Question

The incorrect hydrated radius order is :
(A). $Li_{\left( {aq} \right)}^ + < Be_{\left( {aq} \right)}^{2 + }$
(B). $Na_{\left( {aq} \right)}^ + < Al_{\left( {aq} \right)}^{3 + }$
(C). $I_{\left( {aq} \right)}^ - > Cl_{\left( {aq} \right)}^ -$
(D). $Ba_{\left( {aq} \right)}^{2 + } < Ca_{\left( {aq} \right)}^{2 + }$

Answer 1

Hydrated radius is defined as radius of ions and closely bonded water molecules. It is inversely related to atomic radius of an element. As atomic size decreases, hydrated radius increases and vice-versa.

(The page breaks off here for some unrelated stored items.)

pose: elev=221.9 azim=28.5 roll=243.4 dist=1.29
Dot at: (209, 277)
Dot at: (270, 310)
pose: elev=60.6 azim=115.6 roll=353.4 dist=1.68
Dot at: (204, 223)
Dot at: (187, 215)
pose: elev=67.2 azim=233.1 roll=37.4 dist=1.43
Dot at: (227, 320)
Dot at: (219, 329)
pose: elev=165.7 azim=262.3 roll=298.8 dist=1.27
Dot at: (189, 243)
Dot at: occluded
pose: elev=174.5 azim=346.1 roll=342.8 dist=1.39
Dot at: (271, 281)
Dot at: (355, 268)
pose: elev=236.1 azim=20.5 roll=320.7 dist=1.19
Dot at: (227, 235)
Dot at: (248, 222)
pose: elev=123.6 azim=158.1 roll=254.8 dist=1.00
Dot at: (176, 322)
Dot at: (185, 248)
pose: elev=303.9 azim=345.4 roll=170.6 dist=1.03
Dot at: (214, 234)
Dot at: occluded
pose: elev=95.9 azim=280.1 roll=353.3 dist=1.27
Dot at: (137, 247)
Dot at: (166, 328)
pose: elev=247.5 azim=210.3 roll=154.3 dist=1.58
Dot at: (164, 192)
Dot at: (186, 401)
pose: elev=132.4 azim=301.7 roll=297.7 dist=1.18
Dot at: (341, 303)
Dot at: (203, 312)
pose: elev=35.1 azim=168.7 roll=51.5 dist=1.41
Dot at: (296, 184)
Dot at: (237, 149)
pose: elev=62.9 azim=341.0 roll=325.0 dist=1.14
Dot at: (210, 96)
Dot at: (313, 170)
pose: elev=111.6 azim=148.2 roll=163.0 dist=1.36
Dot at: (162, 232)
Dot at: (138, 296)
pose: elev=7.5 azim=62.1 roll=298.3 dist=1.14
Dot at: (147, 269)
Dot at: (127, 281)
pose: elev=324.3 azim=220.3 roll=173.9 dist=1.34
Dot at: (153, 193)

Complete step by step answer:
We know the hydrated radius is defined as radius of ions and closely bonded water molecules. This means that the hydrated radius is the radius of ions when surrounded by water molecules. The energy released when an ion is hydrated i.e. accepts water molecules is known as hydration energy. Smaller ion in size accepts a large number of water molecules so its hydration energy is more and they greater will be its hydrated radius and vice – versa . This means that as the ionic size decreases, its hydrated radius increases. The ionic size decreases along a period and the ionic / atomic size decreases down a group. This means that along a period hydrated radius increases and down a group hydrated radius decreases.
$L{i^ + }$ and $B{e^{2 + }}$ are members of second period and size atomic size of $B{e^{2 + }}$ is less than that of $L{i^ + }$ . Thus hydrated radius of $B{e^ + }$ is greater than that of $L{i^ + }$ . i.e. $B{e^{2 + }} > L{i^ + }$
Thus option (A) is the correct statement.
Out $A{l^{3 + }}$ and $N{a^ + }$ , atomic size of $N{a^ + }$ is greater than that of $A{l^{3 + }}$ . Thus the hydrated radius of $N{a^ + }\left( {aq} \right)$ is less than that of $A{l^{3 + }}\left( {aq} \right)$ . Thus option (B) i.e. $N{a^ + }\left( {aq} \right) < A{l^{3 + }}\left( {aq} \right)$ is the correct statement.
$Ba$and $Ca$ are the elements of group $1s$ and the atomic radius of $B{a^{2 + }}$ is greater than that of $C{a^{2 + }}$ . Thus $B{a^{2 + }}\left( {aq} \right)$ is less than that of $C{a^{2 + }}\left( {aq} \right)$ that is, $B{a^{2 + }}\left( {aq} \right)$ is less than that of $C{a^{2 + }}\left( {aq} \right)$ that is, $B{a^{2 + }}\left( {aq} \right) < C{a^{2 + }}\left( {aq} \right)$ . Thus option (D) is also a correct statement . $I$ and $Cl$ are the elements of a seventeenth group and the atomic radius of $I$ is more than that of $Cl$ . Thus the hydrated radius of $I\left( {aq} \right)$ should be less than that of $C{l^ - }\left( {aq} \right)$ . But according to option (C), $I\left( {aq} \right)$ is greater than $C{l^ - }\left( {aq} \right)$ which is contrary to our reason. Thus option (C) is correct.
Thus option (C) is the required answer.

Note: Smaller is the atomic size of the atom, more will be its hydrated radius and more will be its hydration energy (the amount of energy liberated when an ion accepts a water molecule or we can say when an ion gets hydrated).